Und durchaus ganz auf dieser Linie liegt denn ja auch die Karikatur zum Zeitgeschehen in der amtlichen Tageszeitung des Regimes in Ramallah, dessen eigene Nachrichtenagentur Wafa noch immer die Falschmeldung verbreitet, ein arabischer Busfahrer, der in der Nacht zum Montag tot in seinem Bus aufgefunden wurde, sei das Opfer eines Angriffs radikaler Juden. Tatsächlich handelte es sich um einen Suizid.
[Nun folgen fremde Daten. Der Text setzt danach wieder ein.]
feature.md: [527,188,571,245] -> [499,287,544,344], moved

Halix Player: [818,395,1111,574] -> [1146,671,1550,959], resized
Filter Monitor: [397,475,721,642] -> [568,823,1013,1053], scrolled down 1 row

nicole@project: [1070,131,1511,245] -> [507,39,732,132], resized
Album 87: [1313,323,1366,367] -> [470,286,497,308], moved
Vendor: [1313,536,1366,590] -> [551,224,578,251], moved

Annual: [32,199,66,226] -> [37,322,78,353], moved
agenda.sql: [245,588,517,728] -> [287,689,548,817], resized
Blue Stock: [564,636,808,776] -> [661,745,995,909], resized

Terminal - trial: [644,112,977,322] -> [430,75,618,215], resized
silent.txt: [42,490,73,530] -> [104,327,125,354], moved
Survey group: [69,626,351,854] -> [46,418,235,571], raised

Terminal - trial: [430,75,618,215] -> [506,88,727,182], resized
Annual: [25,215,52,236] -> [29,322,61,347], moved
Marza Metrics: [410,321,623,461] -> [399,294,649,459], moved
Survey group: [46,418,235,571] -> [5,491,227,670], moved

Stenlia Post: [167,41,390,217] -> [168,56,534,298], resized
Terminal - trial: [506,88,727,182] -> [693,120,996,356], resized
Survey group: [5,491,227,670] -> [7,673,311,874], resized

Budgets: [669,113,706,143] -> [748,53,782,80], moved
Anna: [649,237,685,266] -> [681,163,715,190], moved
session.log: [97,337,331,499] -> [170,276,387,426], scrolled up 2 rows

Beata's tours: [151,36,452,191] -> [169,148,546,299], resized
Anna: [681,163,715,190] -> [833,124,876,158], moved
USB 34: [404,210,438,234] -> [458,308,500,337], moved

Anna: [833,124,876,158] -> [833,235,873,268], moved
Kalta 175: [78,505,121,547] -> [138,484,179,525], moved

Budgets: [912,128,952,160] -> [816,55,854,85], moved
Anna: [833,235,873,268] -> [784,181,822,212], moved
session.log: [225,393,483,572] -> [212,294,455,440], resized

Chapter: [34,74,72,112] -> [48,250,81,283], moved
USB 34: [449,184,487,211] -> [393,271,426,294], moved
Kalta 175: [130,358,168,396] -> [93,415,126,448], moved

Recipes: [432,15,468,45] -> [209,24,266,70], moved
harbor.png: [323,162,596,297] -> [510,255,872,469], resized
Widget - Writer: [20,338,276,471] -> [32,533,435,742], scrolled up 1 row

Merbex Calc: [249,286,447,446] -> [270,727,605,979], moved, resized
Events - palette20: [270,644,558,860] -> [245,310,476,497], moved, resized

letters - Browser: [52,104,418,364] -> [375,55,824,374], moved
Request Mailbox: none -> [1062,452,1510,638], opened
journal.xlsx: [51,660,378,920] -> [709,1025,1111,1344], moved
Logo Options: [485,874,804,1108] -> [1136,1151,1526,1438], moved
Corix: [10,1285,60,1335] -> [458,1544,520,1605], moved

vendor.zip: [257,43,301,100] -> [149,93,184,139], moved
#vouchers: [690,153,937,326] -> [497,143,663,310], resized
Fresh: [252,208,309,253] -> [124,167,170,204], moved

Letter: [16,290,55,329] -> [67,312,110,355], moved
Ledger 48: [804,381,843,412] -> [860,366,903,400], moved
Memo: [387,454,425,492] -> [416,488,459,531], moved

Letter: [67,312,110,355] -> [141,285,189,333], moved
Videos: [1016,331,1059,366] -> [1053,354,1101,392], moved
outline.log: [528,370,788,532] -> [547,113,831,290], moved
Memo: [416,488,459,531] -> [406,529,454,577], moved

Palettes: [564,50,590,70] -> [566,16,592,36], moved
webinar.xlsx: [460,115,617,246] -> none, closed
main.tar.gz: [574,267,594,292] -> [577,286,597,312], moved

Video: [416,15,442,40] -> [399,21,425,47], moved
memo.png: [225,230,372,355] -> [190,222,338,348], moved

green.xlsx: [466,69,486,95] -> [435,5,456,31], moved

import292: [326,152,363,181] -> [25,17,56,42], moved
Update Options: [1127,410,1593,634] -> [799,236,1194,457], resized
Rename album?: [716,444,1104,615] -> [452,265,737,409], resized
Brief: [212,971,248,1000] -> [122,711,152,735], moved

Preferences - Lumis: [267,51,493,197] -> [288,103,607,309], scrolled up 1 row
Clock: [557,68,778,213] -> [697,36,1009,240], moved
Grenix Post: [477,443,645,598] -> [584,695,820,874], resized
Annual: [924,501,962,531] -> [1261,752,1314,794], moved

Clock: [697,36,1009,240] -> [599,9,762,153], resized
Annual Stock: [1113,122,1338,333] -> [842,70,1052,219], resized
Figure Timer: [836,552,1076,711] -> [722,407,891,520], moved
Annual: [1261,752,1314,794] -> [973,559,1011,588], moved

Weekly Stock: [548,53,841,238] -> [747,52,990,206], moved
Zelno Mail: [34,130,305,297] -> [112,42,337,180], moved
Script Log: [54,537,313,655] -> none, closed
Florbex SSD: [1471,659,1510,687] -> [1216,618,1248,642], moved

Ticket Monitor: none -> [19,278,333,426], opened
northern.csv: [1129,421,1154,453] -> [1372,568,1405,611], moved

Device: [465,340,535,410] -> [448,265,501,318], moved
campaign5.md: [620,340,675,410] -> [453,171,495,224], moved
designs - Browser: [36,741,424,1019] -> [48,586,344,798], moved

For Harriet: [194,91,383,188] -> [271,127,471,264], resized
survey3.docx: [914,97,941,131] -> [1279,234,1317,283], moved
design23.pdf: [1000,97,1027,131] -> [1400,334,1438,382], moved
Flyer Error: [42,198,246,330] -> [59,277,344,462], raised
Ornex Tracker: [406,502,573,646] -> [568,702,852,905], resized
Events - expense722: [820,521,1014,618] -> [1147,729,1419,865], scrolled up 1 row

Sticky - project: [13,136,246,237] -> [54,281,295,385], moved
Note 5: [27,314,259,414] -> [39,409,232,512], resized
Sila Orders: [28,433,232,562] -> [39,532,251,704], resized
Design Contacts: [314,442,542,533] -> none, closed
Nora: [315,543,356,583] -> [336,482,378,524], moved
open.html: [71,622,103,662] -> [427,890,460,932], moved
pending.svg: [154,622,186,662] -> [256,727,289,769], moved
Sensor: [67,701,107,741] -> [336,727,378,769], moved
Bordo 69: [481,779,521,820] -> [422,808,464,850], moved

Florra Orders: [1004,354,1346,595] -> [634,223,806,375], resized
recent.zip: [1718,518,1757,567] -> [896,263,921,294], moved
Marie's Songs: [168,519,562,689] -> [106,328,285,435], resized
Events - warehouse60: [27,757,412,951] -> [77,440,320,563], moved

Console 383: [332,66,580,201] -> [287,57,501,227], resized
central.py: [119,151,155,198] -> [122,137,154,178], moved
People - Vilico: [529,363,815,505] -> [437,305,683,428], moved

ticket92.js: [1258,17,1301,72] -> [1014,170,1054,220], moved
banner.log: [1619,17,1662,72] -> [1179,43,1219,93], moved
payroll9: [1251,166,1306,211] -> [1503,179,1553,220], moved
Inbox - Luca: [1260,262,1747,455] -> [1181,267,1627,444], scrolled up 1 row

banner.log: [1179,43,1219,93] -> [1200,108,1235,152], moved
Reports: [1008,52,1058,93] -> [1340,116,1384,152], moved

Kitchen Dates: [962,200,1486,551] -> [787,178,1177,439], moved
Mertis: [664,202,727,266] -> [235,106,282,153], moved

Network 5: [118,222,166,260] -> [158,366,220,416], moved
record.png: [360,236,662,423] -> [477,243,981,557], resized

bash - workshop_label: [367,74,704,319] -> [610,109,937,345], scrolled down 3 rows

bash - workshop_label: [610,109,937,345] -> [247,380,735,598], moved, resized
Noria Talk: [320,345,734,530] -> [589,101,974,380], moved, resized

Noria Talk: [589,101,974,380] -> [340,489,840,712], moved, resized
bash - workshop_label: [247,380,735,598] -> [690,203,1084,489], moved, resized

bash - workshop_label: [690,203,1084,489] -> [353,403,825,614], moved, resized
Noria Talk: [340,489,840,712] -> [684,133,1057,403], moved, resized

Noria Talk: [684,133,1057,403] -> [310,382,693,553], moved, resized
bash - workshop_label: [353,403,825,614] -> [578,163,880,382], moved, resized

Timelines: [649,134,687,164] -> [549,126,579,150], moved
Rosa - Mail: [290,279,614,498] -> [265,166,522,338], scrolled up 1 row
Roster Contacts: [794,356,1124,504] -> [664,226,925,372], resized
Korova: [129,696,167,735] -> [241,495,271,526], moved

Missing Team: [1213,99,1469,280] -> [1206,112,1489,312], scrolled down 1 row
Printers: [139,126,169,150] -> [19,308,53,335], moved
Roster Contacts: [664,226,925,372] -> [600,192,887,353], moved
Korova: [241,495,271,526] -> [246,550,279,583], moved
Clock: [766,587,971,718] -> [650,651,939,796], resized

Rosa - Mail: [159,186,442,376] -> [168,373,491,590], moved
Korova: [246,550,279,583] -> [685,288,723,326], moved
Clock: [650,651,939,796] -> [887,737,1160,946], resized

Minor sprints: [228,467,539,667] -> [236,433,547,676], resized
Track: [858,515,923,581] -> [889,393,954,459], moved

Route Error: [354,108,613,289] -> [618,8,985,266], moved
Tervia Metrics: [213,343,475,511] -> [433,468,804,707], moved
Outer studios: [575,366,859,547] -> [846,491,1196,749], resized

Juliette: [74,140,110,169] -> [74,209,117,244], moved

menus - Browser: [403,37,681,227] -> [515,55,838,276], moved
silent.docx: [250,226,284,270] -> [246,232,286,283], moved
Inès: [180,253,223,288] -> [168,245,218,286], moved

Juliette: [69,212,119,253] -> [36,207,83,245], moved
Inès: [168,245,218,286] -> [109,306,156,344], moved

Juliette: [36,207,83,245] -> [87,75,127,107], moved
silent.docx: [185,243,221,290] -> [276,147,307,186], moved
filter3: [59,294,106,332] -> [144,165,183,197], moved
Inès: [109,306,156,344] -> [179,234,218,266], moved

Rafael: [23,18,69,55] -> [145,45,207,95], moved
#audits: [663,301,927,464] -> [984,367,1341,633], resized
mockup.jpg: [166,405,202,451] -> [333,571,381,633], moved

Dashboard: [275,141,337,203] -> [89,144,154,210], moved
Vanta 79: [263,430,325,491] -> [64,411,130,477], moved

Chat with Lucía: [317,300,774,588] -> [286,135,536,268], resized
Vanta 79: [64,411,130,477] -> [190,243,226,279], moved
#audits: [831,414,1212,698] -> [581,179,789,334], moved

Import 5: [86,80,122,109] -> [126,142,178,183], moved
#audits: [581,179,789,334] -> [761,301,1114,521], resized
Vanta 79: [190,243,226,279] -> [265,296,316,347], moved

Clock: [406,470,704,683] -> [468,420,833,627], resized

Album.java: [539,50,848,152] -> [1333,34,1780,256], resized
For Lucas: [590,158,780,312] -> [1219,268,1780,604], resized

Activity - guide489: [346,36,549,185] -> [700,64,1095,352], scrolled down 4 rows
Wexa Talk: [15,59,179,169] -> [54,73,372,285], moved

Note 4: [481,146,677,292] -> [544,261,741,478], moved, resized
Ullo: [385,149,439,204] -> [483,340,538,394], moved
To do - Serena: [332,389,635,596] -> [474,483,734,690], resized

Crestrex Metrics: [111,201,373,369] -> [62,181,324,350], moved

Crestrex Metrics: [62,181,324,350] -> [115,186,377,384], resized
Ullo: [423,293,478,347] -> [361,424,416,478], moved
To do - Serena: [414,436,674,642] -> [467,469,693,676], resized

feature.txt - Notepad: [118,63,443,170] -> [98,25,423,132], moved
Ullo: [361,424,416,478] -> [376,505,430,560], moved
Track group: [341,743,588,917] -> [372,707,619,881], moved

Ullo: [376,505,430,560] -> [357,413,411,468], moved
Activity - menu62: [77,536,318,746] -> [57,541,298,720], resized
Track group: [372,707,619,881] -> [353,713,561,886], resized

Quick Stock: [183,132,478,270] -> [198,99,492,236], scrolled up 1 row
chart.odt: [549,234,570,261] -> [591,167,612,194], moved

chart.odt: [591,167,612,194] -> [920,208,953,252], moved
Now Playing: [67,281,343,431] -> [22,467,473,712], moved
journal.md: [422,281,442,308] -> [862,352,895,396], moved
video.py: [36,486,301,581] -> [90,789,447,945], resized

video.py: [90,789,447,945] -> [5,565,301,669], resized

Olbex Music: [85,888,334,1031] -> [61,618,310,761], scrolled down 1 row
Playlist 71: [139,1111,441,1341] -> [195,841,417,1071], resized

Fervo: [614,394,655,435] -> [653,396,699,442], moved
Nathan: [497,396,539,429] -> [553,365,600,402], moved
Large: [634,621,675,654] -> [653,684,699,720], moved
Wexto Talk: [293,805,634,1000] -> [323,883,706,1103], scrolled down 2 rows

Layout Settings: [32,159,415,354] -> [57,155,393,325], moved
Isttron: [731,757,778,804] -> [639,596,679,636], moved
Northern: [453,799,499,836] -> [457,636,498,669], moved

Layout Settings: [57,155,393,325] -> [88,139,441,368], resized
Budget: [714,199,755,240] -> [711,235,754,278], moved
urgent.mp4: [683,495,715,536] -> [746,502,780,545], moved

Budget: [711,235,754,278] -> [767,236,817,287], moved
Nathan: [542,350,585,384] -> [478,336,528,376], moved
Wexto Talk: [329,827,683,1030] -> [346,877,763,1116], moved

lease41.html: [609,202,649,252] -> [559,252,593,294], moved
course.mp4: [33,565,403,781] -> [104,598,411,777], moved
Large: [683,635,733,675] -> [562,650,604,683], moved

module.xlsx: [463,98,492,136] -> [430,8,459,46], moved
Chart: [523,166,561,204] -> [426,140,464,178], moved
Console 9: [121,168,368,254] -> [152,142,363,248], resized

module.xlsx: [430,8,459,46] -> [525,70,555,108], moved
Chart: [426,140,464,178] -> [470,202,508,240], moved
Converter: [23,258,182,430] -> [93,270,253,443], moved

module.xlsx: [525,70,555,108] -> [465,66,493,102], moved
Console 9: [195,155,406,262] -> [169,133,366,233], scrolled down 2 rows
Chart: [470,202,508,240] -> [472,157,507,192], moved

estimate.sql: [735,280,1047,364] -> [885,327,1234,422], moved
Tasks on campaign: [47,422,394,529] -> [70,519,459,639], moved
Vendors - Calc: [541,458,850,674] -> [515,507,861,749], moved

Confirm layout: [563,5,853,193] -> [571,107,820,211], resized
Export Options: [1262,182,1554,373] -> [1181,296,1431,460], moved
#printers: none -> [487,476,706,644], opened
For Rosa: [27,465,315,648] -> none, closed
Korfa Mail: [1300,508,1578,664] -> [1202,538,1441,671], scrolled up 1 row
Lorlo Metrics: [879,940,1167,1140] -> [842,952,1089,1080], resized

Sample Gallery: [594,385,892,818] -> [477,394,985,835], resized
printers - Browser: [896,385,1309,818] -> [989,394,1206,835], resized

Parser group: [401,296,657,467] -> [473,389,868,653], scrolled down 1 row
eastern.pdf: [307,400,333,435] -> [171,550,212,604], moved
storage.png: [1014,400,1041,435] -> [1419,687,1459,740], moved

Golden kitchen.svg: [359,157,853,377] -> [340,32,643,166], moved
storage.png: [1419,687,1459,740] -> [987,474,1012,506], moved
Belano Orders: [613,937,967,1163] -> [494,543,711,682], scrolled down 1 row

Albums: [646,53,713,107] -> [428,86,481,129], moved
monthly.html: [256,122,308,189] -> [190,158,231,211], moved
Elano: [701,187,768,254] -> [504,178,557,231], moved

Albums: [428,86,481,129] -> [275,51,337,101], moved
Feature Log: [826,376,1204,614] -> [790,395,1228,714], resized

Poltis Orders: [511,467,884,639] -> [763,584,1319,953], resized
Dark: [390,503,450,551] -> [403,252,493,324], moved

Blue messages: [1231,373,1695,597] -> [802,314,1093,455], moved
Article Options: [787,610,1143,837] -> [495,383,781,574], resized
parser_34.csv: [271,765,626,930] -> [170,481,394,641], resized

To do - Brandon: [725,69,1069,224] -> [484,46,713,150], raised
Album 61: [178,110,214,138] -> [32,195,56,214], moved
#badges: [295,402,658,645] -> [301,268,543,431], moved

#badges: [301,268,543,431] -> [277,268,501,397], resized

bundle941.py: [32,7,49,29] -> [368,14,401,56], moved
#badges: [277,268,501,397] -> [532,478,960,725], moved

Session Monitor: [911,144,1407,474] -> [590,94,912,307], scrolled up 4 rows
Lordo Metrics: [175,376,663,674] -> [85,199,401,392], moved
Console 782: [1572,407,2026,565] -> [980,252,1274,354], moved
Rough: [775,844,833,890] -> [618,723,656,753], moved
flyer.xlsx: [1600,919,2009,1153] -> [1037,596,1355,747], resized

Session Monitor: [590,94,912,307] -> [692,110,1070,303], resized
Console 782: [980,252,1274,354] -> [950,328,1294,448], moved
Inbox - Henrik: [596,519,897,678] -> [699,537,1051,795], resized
Während am Dienstag noch die Opfer des von “palästinensischen” Terroristen verübten Massakers beigesetzt wurden, hielten spanische Abgeordnete es nahezu einstimmig für angebracht, ihre Regierung mit der Anerkennung eines “palästinensischen” Staates zu beauftragen, eine Empfehlung, die in Deutschland ausgerechnet Gregor Gysi, Fraktionschef der Partei Die Linke im Bundestag, am gleichen Tag aufstellte:
“Den gewaltbereiten Extremisten muss Einhalt geboten werden. Die Europäische Union könnte hierauf wirksam Einfluss nehmen, indem ihre Mitgliedstaaten geschlossen Palästina diplomatisch anerkennen. Das wäre auch ein wichtiges Signal an die israelische Regierung [..].”
“Palästinensische” Terroristen, Mitglieder der PFLP, überfallen betende Juden, denen im übrigen nicht einmal nachgesagt werden kann, sie wollten den Tempelberg auch nur betreten, ermorden in einem blutigen Massaker vier Menschen und verletzen weitere – und während in Gaza Süßigkeiten verteilt werden, “Palästinenserpräsident” Abu Mazen eine Verurteilung bloß heuchelt, fordern Europäer die Anerkennung “Palästinas”.
Die, denen Gregor Gysi oder das Parlament in Madrid einen Staat anvertrauen wollen, demaskierten sich mit ihrer Mordsfreude als die antisemitischen Barbaren, die sie sind, und noch am gleichen Tag erklären Europäer sich mit ihnen solidarisch. Statt die Beendigung antisemitischen Terrors zur Vorbedingung für die Anerkennung “Palästinas” zu erklären, kommen sie Mördern und deren Anstiftern entgegen.
Das geschmacklos zu nennen, ist eine Untertreibung. Es ist ekelerregend.